Review: Rain Drinkers - Urthen Web (Brave Mysteries, 2011)


Rain Drinkers is a semi-mysterious duo of Wisconsin’s Joe Taylor and Zavier Krall (which turns to be an alias of Troy Schafer), who like to settle for monumental, folkified ambient in their work. Always appearing in a different scenery, dressed in old-school clothes, the duo bring the sort of intimacy alien to most psychedelic projects in the tape scene; the cover of Urthen Web sees the two people dressed in plain winter jackets and wearing hats (containing feathers), overlooking a vast, frozen winter landscape. The music on the landscape reflects this mood.
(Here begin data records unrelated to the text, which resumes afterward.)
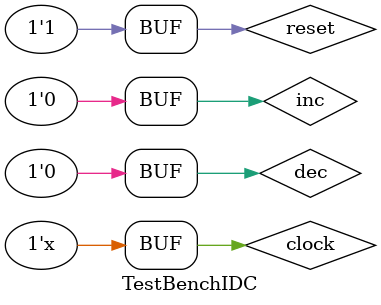
<source format=v>
`timescale 1ns / 1ps
module TestBenchIDC;

    // Inputs
    reg clock;
    reg reset;
    reg inc;
    reg dec;
    
    // Outputs
    wire DCOout;
    wire incDelayed;
    wire decDelayed;
    wire incIgn;
    wire decIgn;
    IDCounter DCO(
        .clk(clock),
        .reset(reset),
        .incIn(inc),
        .decIn(dec),
        .inc(incDelayed),
        .dec(decDelayed),
        .incIgnore(incIgn),
        .decIgnore(decIgn),
        .IDout(DCOout)
    );

    initial begin
        // Initialize Inputs
        clock = 0;
        reset = 0;
        inc = 0;
        dec = 0;

        #100;

        reset = 1;
        #200 inc = 1;
        #10 inc = 0;
        //#10 inc = 1;
        //#10 inc = 0;
        //#10 inc = 1;
        //#10 inc = 0;
        //#10 inc = 1;
        //#10 inc = 0;
    end
    always #10 clock = ~clock;




endmodule

</source>
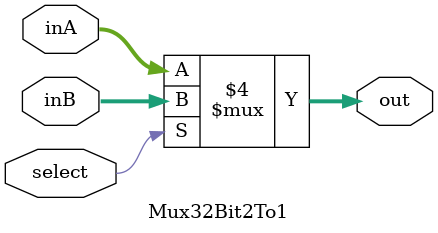
<source format=v>
`timescale 1ns / 1ps

module Mux32Bit2To1(inA, inB, select, out);

    output reg [31:0] out;
    
    input [31:0] inA;
    input [31:0] inB;
    input select;

    always @(select, inA, inB) begin
        if (select == 0) begin
            out <= inA;
        end else begin
            out <= inB;
        end
    end

endmodule

</source>
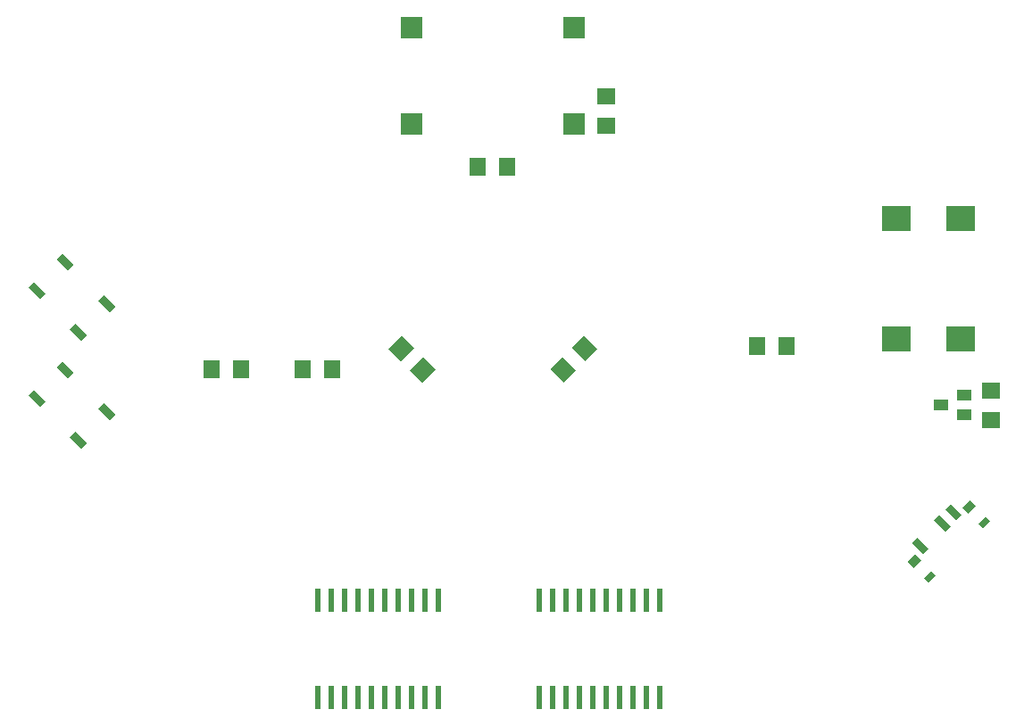
<source format=gtp>
G75*
%MOIN*%
%OFA0B0*%
%FSLAX25Y25*%
%IPPOS*%
%LPD*%
%AMOC8*
5,1,8,0,0,1.08239X$1,22.5*
%
%ADD10R,0.06299X0.07098*%
%ADD11R,0.11024X0.09449*%
%ADD12R,0.06299X0.07087*%
%ADD13R,0.02756X0.05906*%
%ADD14R,0.03937X0.02362*%
%ADD15R,0.03937X0.03150*%
%ADD16R,0.07874X0.07874*%
%ADD17R,0.02362X0.08661*%
%ADD18R,0.07087X0.06299*%
%ADD19R,0.03000X0.06000*%
%ADD20R,0.05512X0.03937*%
D10*
G36*
X0172571Y0210498D02*
X0177025Y0206044D01*
X0172007Y0201026D01*
X0167553Y0205480D01*
X0172571Y0210498D01*
G37*
G36*
X0164654Y0218415D02*
X0169108Y0213961D01*
X0164090Y0208943D01*
X0159636Y0213397D01*
X0164654Y0218415D01*
G37*
G36*
X0229640Y0205480D02*
X0225186Y0201026D01*
X0220168Y0206044D01*
X0224622Y0210498D01*
X0229640Y0205480D01*
G37*
G36*
X0237557Y0213397D02*
X0233103Y0208943D01*
X0228085Y0213961D01*
X0232539Y0218415D01*
X0237557Y0213397D01*
G37*
X0203949Y0281571D03*
X0192752Y0281571D03*
D11*
X0349039Y0262181D03*
X0373055Y0262181D03*
X0373055Y0217299D03*
X0349039Y0217299D03*
D12*
X0308193Y0214642D03*
X0297169Y0214642D03*
X0138409Y0205783D03*
X0127386Y0205783D03*
X0104453Y0205783D03*
X0093429Y0205783D03*
D13*
G36*
X0361045Y0138810D02*
X0359096Y0136861D01*
X0354921Y0141036D01*
X0356870Y0142985D01*
X0361045Y0138810D01*
G37*
G36*
X0369396Y0147162D02*
X0367447Y0145213D01*
X0363272Y0149388D01*
X0365221Y0151337D01*
X0369396Y0147162D01*
G37*
G36*
X0373572Y0151337D02*
X0371623Y0149388D01*
X0367448Y0153563D01*
X0369397Y0155512D01*
X0373572Y0151337D01*
G37*
D14*
G36*
X0379837Y0148136D02*
X0382619Y0150918D01*
X0384289Y0149248D01*
X0381507Y0146466D01*
X0379837Y0148136D01*
G37*
G36*
X0359515Y0127814D02*
X0362297Y0130596D01*
X0363967Y0128926D01*
X0361185Y0126144D01*
X0359515Y0127814D01*
G37*
D15*
G36*
X0353390Y0133939D02*
X0356172Y0136721D01*
X0358400Y0134493D01*
X0355618Y0131711D01*
X0353390Y0133939D01*
G37*
G36*
X0373712Y0154261D02*
X0376494Y0157043D01*
X0378722Y0154815D01*
X0375940Y0152033D01*
X0373712Y0154261D01*
G37*
D16*
X0228665Y0297417D03*
X0228665Y0333638D03*
X0168035Y0333638D03*
X0168035Y0297417D03*
D17*
X0133035Y0083343D03*
X0138035Y0083343D03*
X0143035Y0083343D03*
X0148035Y0083343D03*
X0153035Y0083343D03*
X0158035Y0083343D03*
X0163035Y0083343D03*
X0168035Y0083343D03*
X0173035Y0083343D03*
X0178035Y0083343D03*
X0178035Y0119563D03*
X0173035Y0119563D03*
X0168035Y0119563D03*
X0163035Y0119563D03*
X0158035Y0119563D03*
X0153035Y0119563D03*
X0148035Y0119563D03*
X0143035Y0119563D03*
X0138035Y0119563D03*
X0133035Y0119563D03*
X0215713Y0119563D03*
X0220713Y0119563D03*
X0225713Y0119563D03*
X0230713Y0119563D03*
X0235713Y0119563D03*
X0240713Y0119563D03*
X0245713Y0119563D03*
X0250713Y0119563D03*
X0255713Y0119563D03*
X0260713Y0119563D03*
X0260713Y0083343D03*
X0255713Y0083343D03*
X0250713Y0083343D03*
X0245713Y0083343D03*
X0240713Y0083343D03*
X0235713Y0083343D03*
X0230713Y0083343D03*
X0225713Y0083343D03*
X0220713Y0083343D03*
X0215713Y0083343D03*
D18*
X0384374Y0186984D03*
X0384374Y0198008D03*
X0240673Y0296728D03*
X0240673Y0307752D03*
D19*
G36*
X0057625Y0229316D02*
X0055504Y0227195D01*
X0051263Y0231436D01*
X0053384Y0233557D01*
X0057625Y0229316D01*
G37*
G36*
X0047018Y0218709D02*
X0044897Y0216588D01*
X0040656Y0220829D01*
X0042777Y0222950D01*
X0047018Y0218709D01*
G37*
G36*
X0042068Y0204518D02*
X0039947Y0202397D01*
X0035706Y0206638D01*
X0037827Y0208759D01*
X0042068Y0204518D01*
G37*
G36*
X0031462Y0193911D02*
X0029341Y0191790D01*
X0025100Y0196031D01*
X0027221Y0198152D01*
X0031462Y0193911D01*
G37*
G36*
X0047018Y0178355D02*
X0044897Y0176234D01*
X0040656Y0180475D01*
X0042777Y0182596D01*
X0047018Y0178355D01*
G37*
G36*
X0057625Y0188961D02*
X0055504Y0186840D01*
X0051263Y0191081D01*
X0053384Y0193202D01*
X0057625Y0188961D01*
G37*
G36*
X0031462Y0234265D02*
X0029341Y0232144D01*
X0025100Y0236385D01*
X0027221Y0238506D01*
X0031462Y0234265D01*
G37*
G36*
X0042068Y0244872D02*
X0039947Y0242751D01*
X0035706Y0246992D01*
X0037827Y0249113D01*
X0042068Y0244872D01*
G37*
D20*
X0365772Y0192496D03*
X0374433Y0188756D03*
X0374433Y0196236D03*
M02*

</source>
The opening “Strange Tapestry” creates an ominous, mournful vibe with a bassy drone and dead man style bluesy desert guitar passage in the style of Barn Owl. The funeralistic atmosphere is further developed with dual trumpets, which play hymns for the dead cowboys somewhere in the desert between the US and Mexico. The track then delves into a more ritualistic/pagan territory with fierce tribal drumming set to first an acoustic guitar and later to a series of undulating and relaxing electric organ drones (Hammond? Rhodes?) very much in the style of Popol Vuh’s In den Gärten Pharaos. The sound is deeply spiritual and almost New Age-like in style and the comparison of the two Wisconsinites to the work of the German master of atmospheres is more than apt.
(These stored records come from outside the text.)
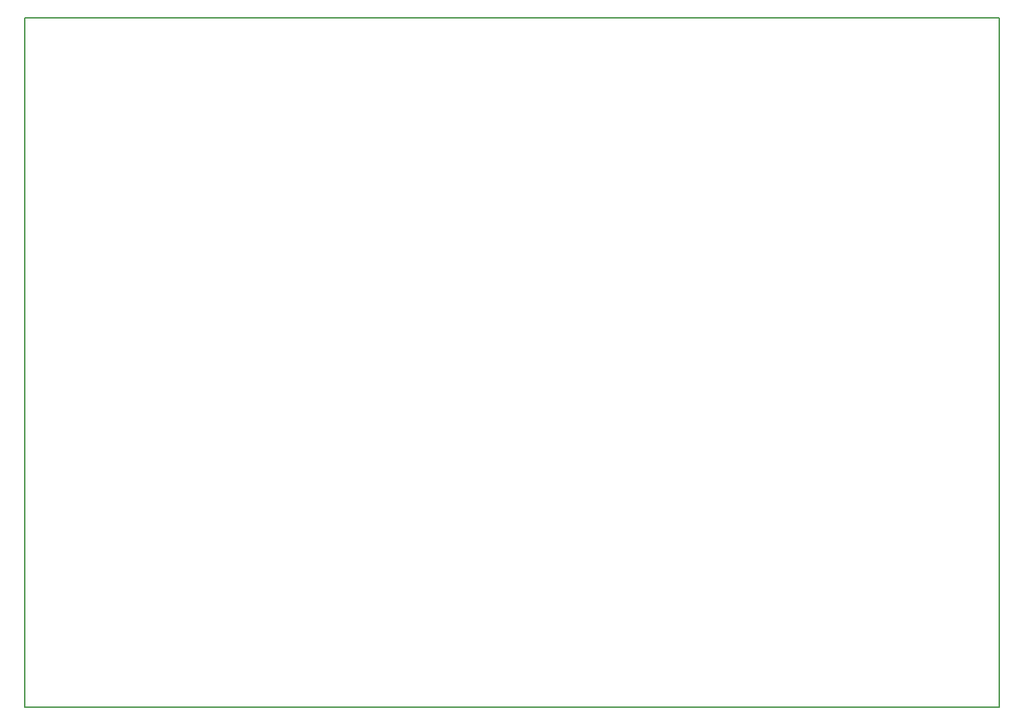
<source format=gm1>
G04 #@! TF.FileFunction,Profile,NP*
%FSLAX46Y46*%
G04 Gerber Fmt 4.6, Leading zero omitted, Abs format (unit mm)*
G04 Created by KiCad (PCBNEW 4.0.0-stable) date Thursday, 26 May 2016 'pmt' 07:34:14 pm*
%MOMM*%
G01*
G04 APERTURE LIST*
%ADD10C,0.100000*%
%ADD11C,0.150000*%
G04 APERTURE END LIST*
D10*
D11*
X230000000Y-140000000D02*
X110000000Y-140000000D01*
X110000000Y-55000000D02*
X110000000Y-140000000D01*
X230000000Y-55000000D02*
X230000000Y-140000000D01*
X230000000Y-55000000D02*
X110000000Y-55000000D01*
M02*

</source>
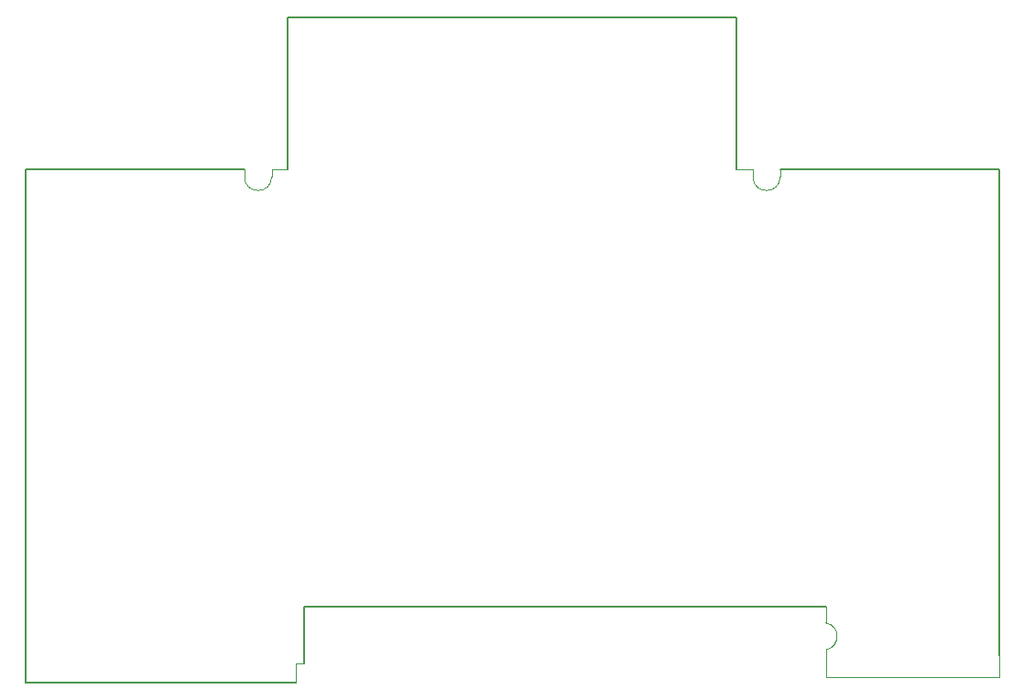
<source format=gm1>
G04 #@! TF.GenerationSoftware,KiCad,Pcbnew,(5.1.8)-1*
G04 #@! TF.CreationDate,2021-11-25T19:50:33+01:00*
G04 #@! TF.ProjectId,sensactHsNano2,73656e73-6163-4744-9873-4e616e6f322e,rev?*
G04 #@! TF.SameCoordinates,Original*
G04 #@! TF.FileFunction,Profile,NP*
%FSLAX46Y46*%
G04 Gerber Fmt 4.6, Leading zero omitted, Abs format (unit mm)*
G04 Created by KiCad (PCBNEW (5.1.8)-1) date 2021-11-25 19:50:33*
%MOMM*%
%LPD*%
G01*
G04 APERTURE LIST*
G04 #@! TA.AperFunction,Profile*
%ADD10C,0.050000*%
G04 #@! TD*
G04 #@! TA.AperFunction,Profile*
%ADD11C,0.200000*%
G04 #@! TD*
G04 APERTURE END LIST*
D10*
X179000000Y-149750000D02*
X179000000Y-148250000D01*
X179000001Y-149750001D02*
G75*
G02*
X178999999Y-152249999I-250001J-1249999D01*
G01*
X179000000Y-154750000D02*
X178999999Y-152249999D01*
X195000000Y-154750000D02*
X179000000Y-154750000D01*
X195000000Y-152750000D02*
X195000000Y-154750000D01*
X172250000Y-107750000D02*
X170749999Y-107750000D01*
X129250000Y-107750000D02*
X127750000Y-107750000D01*
X127750000Y-108500000D02*
G75*
G02*
X125250000Y-108500000I-1250000J0D01*
G01*
X127750000Y-107750000D02*
X127750000Y-108500000D01*
X125250000Y-107750000D02*
X125250000Y-108500000D01*
X174750000Y-108500000D02*
G75*
G02*
X172250000Y-108500000I-1250000J0D01*
G01*
X174750000Y-107750000D02*
X174750000Y-108500000D01*
X172250000Y-107750000D02*
X172250000Y-108500000D01*
X130000000Y-153500000D02*
X130000000Y-155250000D01*
X130750000Y-153500000D02*
X130000000Y-153500000D01*
D11*
X130750000Y-148250000D02*
X130750000Y-153500000D01*
X150000000Y-148250001D02*
X130750000Y-148250000D01*
X167499999Y-148249998D02*
X150000000Y-148250001D01*
X179000000Y-148250000D02*
X167499999Y-148249998D01*
X174750000Y-107750000D02*
X195000000Y-107750000D01*
X170750000Y-93750000D02*
X170749999Y-107750000D01*
X129250001Y-93750000D02*
X170750000Y-93750000D01*
X129250000Y-107750000D02*
X129250001Y-93750000D01*
X105000000Y-107750001D02*
X125250000Y-107750000D01*
X130000000Y-155250000D02*
X105000001Y-155250000D01*
X195000000Y-107750000D02*
X195000000Y-152750000D01*
X105000001Y-155250000D02*
X105000000Y-107750000D01*
M02*

</source>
The flipside’s “In the Central Loom”, like the previous track, begins with a bassy, cavernous drone, like thunder clouds rolling over a plain. A distant, faint sound of a flute emerges, calling the lost wanderers to the nearest village to find the shelter from the rain and the night. A simple, ululating electric organ melody plays while the wordless choir shapes the walls of the cave, bringing even more Barn Owl to mind. The scattered field recordings and a spacious acoustic guitar add the ritualistic feel to the music, conjuring dreams of might and unknown ancestors and the wildlife so rich before the white man came. The following string suite is a sort of a conclusion, a mourning soundtrack to the death of a million buffalos, who were once roaming the great plains and whose skulls create artificial mountains along the first transcontinental railroads.
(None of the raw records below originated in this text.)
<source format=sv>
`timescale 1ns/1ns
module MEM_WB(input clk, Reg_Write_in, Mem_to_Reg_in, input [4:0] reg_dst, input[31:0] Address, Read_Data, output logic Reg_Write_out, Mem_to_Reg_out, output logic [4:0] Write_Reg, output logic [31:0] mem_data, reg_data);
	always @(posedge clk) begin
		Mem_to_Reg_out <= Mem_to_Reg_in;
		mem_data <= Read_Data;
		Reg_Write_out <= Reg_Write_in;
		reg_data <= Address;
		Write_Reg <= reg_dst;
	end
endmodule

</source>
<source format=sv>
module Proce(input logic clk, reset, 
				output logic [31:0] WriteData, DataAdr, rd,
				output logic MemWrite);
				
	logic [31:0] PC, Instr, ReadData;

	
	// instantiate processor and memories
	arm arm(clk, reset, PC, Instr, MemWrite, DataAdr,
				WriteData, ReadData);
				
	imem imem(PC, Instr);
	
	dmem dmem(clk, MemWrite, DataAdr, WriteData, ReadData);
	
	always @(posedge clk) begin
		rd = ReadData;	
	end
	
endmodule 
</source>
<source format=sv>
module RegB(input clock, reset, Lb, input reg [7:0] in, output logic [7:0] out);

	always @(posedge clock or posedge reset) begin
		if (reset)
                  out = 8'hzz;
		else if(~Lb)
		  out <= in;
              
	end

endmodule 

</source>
Once again, the Brave Mysteries cassette label proves to be one of the masters of atmospheric music, releasing incredibly atmospheric and intricate music by projects like Burial Hex, Kinit Her, or Rain Drinkers. The cassette is stunning in its cinematic power, as if it was trying to be an alternative soundtrack to a Western movie revolving around the plight of Native American under the new white rule or the rituals of Native Americans before the whites came. Aesthetically, Rain Drinkers’ Urthen Web can be placed in the same area as Ajilvsga or Barn Owl, but musically it’s much more – more ornamented, eclectic and evocative. Highly recommended.

The tape's available at Brave Mysteries shop. GRAB IT!!!

Correction: I've made a mistake - Troy Schafer has nothing to do with the Lighten Up Sounds label.